Yes, it is time to learn, but is it also time to observe? In order to observe we need patience, humility, silence, to observe one must often be silent. Most of the time, the opportunity of observing depends on me! Last Christmas, I had the opportunity to spend 10 days in Muladuli, the apostolic community of MSI situated in an area of villages, where our sisters do the work of evangelization, in the pastoral care of the parish, family visits and work in the school. This was a favorable time for me to observe especially Sr. Gertrude and Sr. Philomena, Missionary sisters of the Immaculate for many years in Bangladesh.

One day, I went to visit a nearby village with Sr. Philomena. We went together with the parish priest for an outside mass in an interior village. After the mass, they provided us food as for the Bengali tradition. Noticing that I was not very comfortable eating with my hands as they are used to doing here, they immediately looked for a fork and they found it. Since I am a beginner at Bengali language, they wanted me to say or understand something, in order to make me feel involved in the community. Then, the head of the family, a man in his 40s, said to me: “you know, Sr. Philomena was at my parents’ wedding! She also knows all my children and my grandchildren … four generations! “. I continue to observe.

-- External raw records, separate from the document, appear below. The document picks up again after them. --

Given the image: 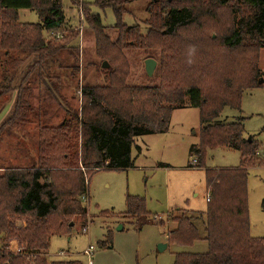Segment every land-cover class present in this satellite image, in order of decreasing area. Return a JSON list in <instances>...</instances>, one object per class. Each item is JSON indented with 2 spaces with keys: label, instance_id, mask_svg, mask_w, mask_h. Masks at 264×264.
<instances>
[{
  "label": "trees",
  "instance_id": "trees-1",
  "mask_svg": "<svg viewBox=\"0 0 264 264\" xmlns=\"http://www.w3.org/2000/svg\"><path fill=\"white\" fill-rule=\"evenodd\" d=\"M77 2L80 0H73L78 7ZM128 2L97 0L99 6L113 8L117 17L113 27L103 25L101 17L93 15L83 3L84 21L94 33L97 54L114 61L131 43L147 46V42H157L167 54L180 51L184 55L179 63L175 61L176 79L171 82L178 85L165 82L161 87H126L125 77L115 75L109 85L82 88L81 114H73L58 127L42 130L36 164L28 169L7 168L0 174V264H82L80 261L50 263L47 255L52 236L61 233L62 227L68 228L71 222L75 225L76 220L84 228L87 226L88 210L83 205V199L88 198L87 178L100 170L136 168L133 147L140 149L136 140L145 135L168 133L174 110L186 98L191 108L200 111V143L191 148L197 167L204 168L206 150L217 147L241 152L243 165L207 171L210 200L204 222L208 252L176 254L174 264H264V238L251 235L248 207L246 166H254L257 149L253 141L244 138L241 121L216 122L225 107L240 109L247 89L261 86L259 81L263 78L257 62L264 48V0H153L147 7L149 17L144 22L146 36L138 27L123 22ZM225 8L231 9L232 27L228 34L215 40L221 37L226 64L219 67L222 57L217 55L219 59H215L206 78L197 79L202 74L198 66L205 46H199L203 40L195 43L188 29H210L211 22H220L219 12ZM21 10L34 11L39 23H21ZM237 14L241 15L240 19ZM66 22L63 0H0V53L5 58H12L14 53L25 54L26 59L34 60L32 68L38 65L43 68L48 59L73 50L68 45L77 39L78 33L61 35L65 44L55 42L60 39H46L64 28ZM107 28L116 34L115 42L105 34ZM237 50L247 55V63L245 58H240L242 61L228 58L231 51ZM2 66L4 72L9 71L6 63ZM24 106L19 88L15 107L0 126V138L16 126ZM189 167L193 166L189 164ZM128 204L127 212L120 215L125 219L149 214L143 198L129 197ZM101 215L116 214L105 211ZM197 215L185 210L170 218L175 224L167 232L170 244L189 247L201 239L194 223ZM73 218L74 221H68ZM154 223L164 226L161 220L155 219ZM142 227L136 229L140 231ZM105 238L98 242L100 248L113 244V232L108 231ZM13 240L22 247L18 255L7 250ZM26 255L39 257L32 261Z\"/></svg>",
  "mask_w": 264,
  "mask_h": 264
},
{
  "label": "rangeland",
  "instance_id": "rangeland-1",
  "mask_svg": "<svg viewBox=\"0 0 264 264\" xmlns=\"http://www.w3.org/2000/svg\"><path fill=\"white\" fill-rule=\"evenodd\" d=\"M123 22L136 26L146 36L144 22L148 19V5L153 0H127ZM82 2V3H81ZM97 0H80L78 7L73 0H63L66 14L64 28L47 35V41L65 44L61 35L78 33V37L66 50L41 65L32 68L34 60L26 59L25 54L14 53L12 58H5L0 53V126L11 115L17 94L25 104L17 118L16 126L5 132L0 138V174L7 168L28 169L36 164L41 132L44 128H55L68 121L75 113L82 112V88L84 86L109 85L115 75L125 77L126 87H161L165 82L176 79L175 61L184 57L177 51L167 54L157 42L142 46L131 43L123 50L122 56L114 61L105 60L97 54L94 33L84 21L85 5L93 15L100 16L103 25L113 27L117 17L113 8L101 7ZM244 11V9H242ZM220 22H211L210 29L200 31L188 29L198 43L203 40L205 54L199 63L200 76L211 71L215 59L222 58L219 67L226 64L224 49L218 36H224L231 29L233 16L230 8L220 10ZM246 14V12H245ZM21 23L37 24L39 17L34 11H19ZM241 15L237 14V19ZM105 34L116 41V34L110 29ZM55 36V37H53ZM52 37V38H51ZM251 46L250 44H246ZM202 50V48H199ZM191 54H188V56ZM258 69L264 80V48L260 50ZM240 50L231 51L229 59H246ZM153 59L157 65L152 77L146 72V60ZM172 60V61H171ZM107 61L109 68H103ZM248 59H246L247 63ZM6 63L9 71L4 72ZM173 66V68H171ZM218 67V68H219ZM196 84V82H195ZM243 124L244 138L253 141L256 153L254 166L248 172V207L251 222V235L264 238V84L247 89L242 95L240 109L225 107L217 123ZM170 132L161 135H145L136 140L140 147H133L136 168L114 171L100 170L87 178V195L83 205L88 210V222L84 228L81 222H71L68 228L62 227L61 233L52 236L47 260L80 261L82 264H174L179 253L206 254L208 243L205 240L204 213L208 209L207 171L234 169L243 165L242 153L229 147L207 149L204 170H190L195 156L191 148L200 143L202 124L200 111L188 105V99L174 110ZM197 158V157H196ZM143 198L148 215L142 218L125 219L120 215L129 208L128 198ZM178 208L195 212L194 218L201 239L192 246L184 247L170 244L166 233L173 229L170 216L177 215ZM114 212L116 215L103 217L102 212ZM187 215H191L187 212ZM157 221L164 226L156 225ZM75 219H68V221ZM73 224V225H72ZM125 230L119 231L121 226ZM142 230L137 227L142 226ZM107 230L113 232V244L100 248L98 241H104ZM1 240V235H0ZM90 245L96 250L92 257L83 252ZM162 245H167L162 249ZM1 246V243H0ZM8 252L20 254L22 247L17 240L9 243ZM63 253V254H62ZM46 255H41L44 258ZM30 260L39 256L26 255Z\"/></svg>",
  "mask_w": 264,
  "mask_h": 264
},
{
  "label": "water",
  "instance_id": "water-1",
  "mask_svg": "<svg viewBox=\"0 0 264 264\" xmlns=\"http://www.w3.org/2000/svg\"><path fill=\"white\" fill-rule=\"evenodd\" d=\"M156 65H157V63H156L155 60H153V59H148V60H146V63H145V66H146V72H147V74H148L150 77L153 76L154 71H155V68H156ZM103 68H105V69H108V68H109V64H108V62L105 61V62L103 63ZM263 83H264V80H263V79L259 81V84H260V85H262ZM249 141H251V139H249ZM72 225H73V224H72ZM162 246H163L162 249L167 247V245H162Z\"/></svg>",
  "mask_w": 264,
  "mask_h": 264
},
{
  "label": "crops",
  "instance_id": "crops-1",
  "mask_svg": "<svg viewBox=\"0 0 264 264\" xmlns=\"http://www.w3.org/2000/svg\"><path fill=\"white\" fill-rule=\"evenodd\" d=\"M171 130V129H170ZM170 130H169V132H170ZM168 132V133H169ZM167 133V134H168ZM257 156H259V154H258V152H257ZM194 160H196V159H194ZM254 161H255V159H254ZM194 162V161H193ZM189 164H191V162L189 163ZM189 164H188V167H189ZM197 164H198V161L196 160V163L194 164H192L191 166H193V167H189V169L190 170H204V168H200V167H197ZM249 168V167H248ZM207 196H209V194L207 195ZM208 201V200H207ZM185 210L183 209V208H178V215H176V216H179L180 215V213L181 212H184ZM176 216H174V215H172V216H170V218L172 217H176ZM175 228V224L173 225V229ZM123 230H125V227H124V225L123 226H121V228H120V230L119 231H123ZM108 231H110V230H107V232ZM170 231V230H169ZM106 235V234H105ZM166 237H167V233H166ZM100 241V240H99ZM98 241V242H99ZM48 252H49V250H48ZM83 254H84V252H83Z\"/></svg>",
  "mask_w": 264,
  "mask_h": 264
},
{
  "label": "built area",
  "instance_id": "built-area-1",
  "mask_svg": "<svg viewBox=\"0 0 264 264\" xmlns=\"http://www.w3.org/2000/svg\"><path fill=\"white\" fill-rule=\"evenodd\" d=\"M51 36H52V34H51ZM61 37H62V36H61ZM57 38L59 39L60 36L58 35ZM193 163L195 164V163H196V160H194ZM207 200H208V201L210 200V196L207 197ZM95 250H96V247H95L94 245H90V246L88 247V249H86V250L84 251V255H86V256H88V257H92V256H93V253H94ZM62 254H63V253H62Z\"/></svg>",
  "mask_w": 264,
  "mask_h": 264
}]
</instances>
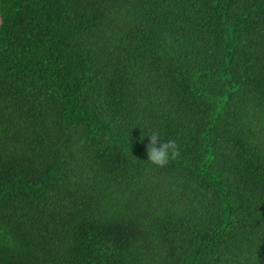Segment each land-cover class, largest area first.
Here are the masks:
<instances>
[{
    "label": "trees",
    "instance_id": "trees-1",
    "mask_svg": "<svg viewBox=\"0 0 264 264\" xmlns=\"http://www.w3.org/2000/svg\"><path fill=\"white\" fill-rule=\"evenodd\" d=\"M0 17V264H264V0Z\"/></svg>",
    "mask_w": 264,
    "mask_h": 264
},
{
    "label": "clouds",
    "instance_id": "clouds-1",
    "mask_svg": "<svg viewBox=\"0 0 264 264\" xmlns=\"http://www.w3.org/2000/svg\"><path fill=\"white\" fill-rule=\"evenodd\" d=\"M148 138L147 160L155 166L164 167L170 159H175L179 155L178 146L174 140H162L158 132L150 133Z\"/></svg>",
    "mask_w": 264,
    "mask_h": 264
},
{
    "label": "water",
    "instance_id": "water-1",
    "mask_svg": "<svg viewBox=\"0 0 264 264\" xmlns=\"http://www.w3.org/2000/svg\"><path fill=\"white\" fill-rule=\"evenodd\" d=\"M1 23H2V19H1V17H0V25H1Z\"/></svg>",
    "mask_w": 264,
    "mask_h": 264
}]
</instances>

Just after Christmas, one afternoon we went to visit the houses on foot, to greet and to see our Christians in the village. Here all the houses are built according to the economic possibilities in clay or mud or rarely in bricks, with a small vegetable garden and, where it is possible, a few cows or goats for the family’s sustenance. I saw sr. Philomena going freely to the courtyard and looking towards the vegetable garden saying: “Well, when did you plant this? I had never seen it in your garden. How many shoots on your tree this year, you will see how many fruits will come! We shall thank God”. And I still observe.

And it is there I seem to learn, to change for a moment from an idea of a decisive, organizational, decision-making mission, which prepares programs, which changes things… It was the time to perceive a mission that stays close to people, that lives with them, which in ordinary life becomes a simple and transparent presence of the care of God.

Are not two sparrows sold for a small coin? Yet not one of them falls to the ground without your Father’s knowledge. Even all the hairs of your head are counted. So do not be afraid; you are worth more than many sparrows. (Mt 10: 29-31).

For a loving heart, everything concerning the others deserves attention: what you have eaten, how you have slept, what vegetables you grow in your garden, who are all the members of your family etc… And in that care many people who are often forgotten by the dominant culture we all of us possess. As Christians and missionaries, we are expected to be a presence that rediscovers and transforms the reality in which we are present a place loved by God. A beautiful adventure!